Despite great advancements in machine learning, especially deep learning, current learning systems have severe limitations. Even if a learner performs well in the typical scenario in which it is trained and tested on the same/similar data distribution, it can fail under new scenarios and be fooled and misled by attacks at inference time (adversarial examples) or training time (data poisoning attacks). As learning systems become pervasive, safeguarding their security and privacy is critical.
In particular, recent studies have shown that the current learning systems are vulnerable to evasion attacks. For example, our work has shown that by putting printed color stickers on road signs, a learner can be easily fooled by such physical perturbation. A model may also be trained with a poisoned data set, causing it to make incorrect predictions under certain scenarios. Our recent work has demonstrated that attackers can embed “backdoors” in a learner using a poisoned data set for real-world applications such as face recognition systems. More exploration of ML model vulnerabilities can be found in thread model exploration.

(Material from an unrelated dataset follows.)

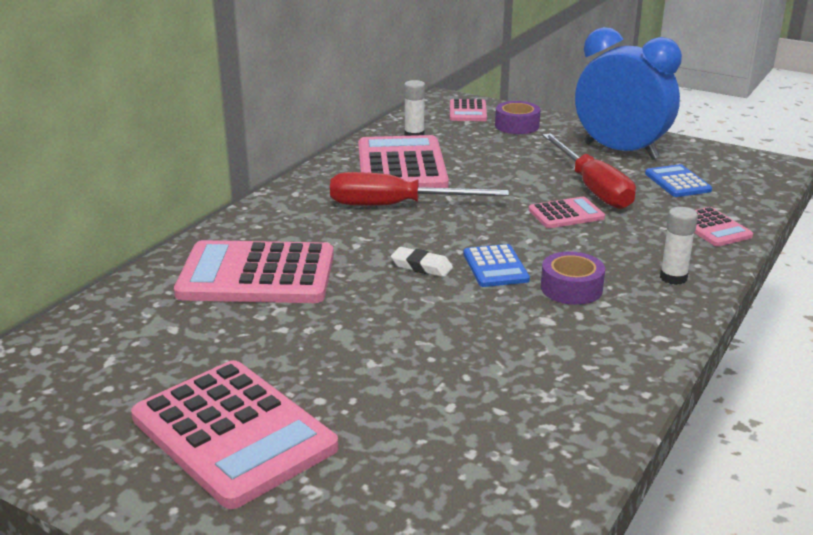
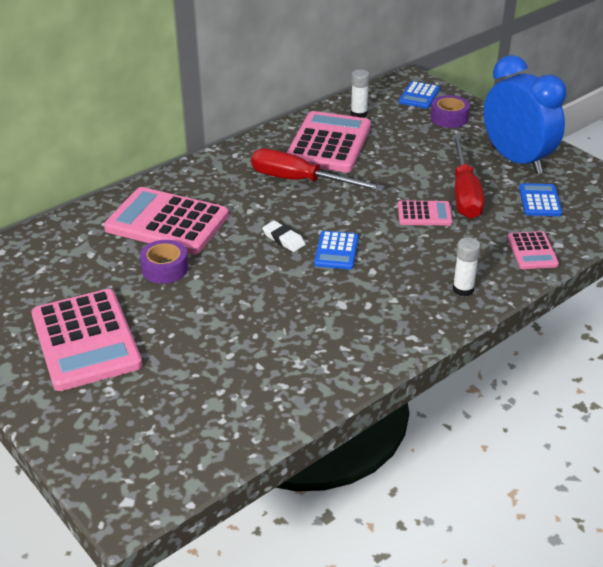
camera: 20 degrees right, 10 degrees up
pink calculator [450,99,487,121] -> blue calculator [399,81,440,109]
purple tape [541,252,605,305] -> purple tape moved to [140,240,188,284]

Several solutions to these threats have been proposed, but they are not resilient against intelligent adversaries responding dynamically to the deployed defenses. Thus, the question of how to improve the robustness of machine learning models against advanced adversaries remains largely unanswered. Our research aims to provide robustness guarantees for different ML models through game-theoretic analysis, providing certification methods for different ML paradigms, and designing learning with reasoning ML pipelines to improve the robustness certification.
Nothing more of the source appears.